(Document images with their source code)

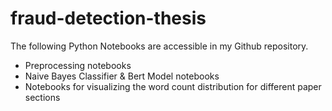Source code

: # fraud-detection-thesis

The following Python Notebooks are accessible in my Github repository. 

- Preprocessing notebooks
- Naive Bayes Classifier & Bert Model notebooks
- Notebooks for visualizing the word count distribution for different paper sections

**WHAT TO PRODUCE**
Put the lines of source text from the records into a JSON list of strings, one string per line, with blank lines and the pictures left out.

**WRITTEN RESPONSE**
[
  "Source code",
  ": # fraud-detection-thesis",
  "The following Python Notebooks are accessible in my Github repository. ",
  "- Preprocessing notebooks",
  "- Naive Bayes Classifier & Bert Model notebooks",
  "- Notebooks for visualizing the word count distribution for different paper sections"
]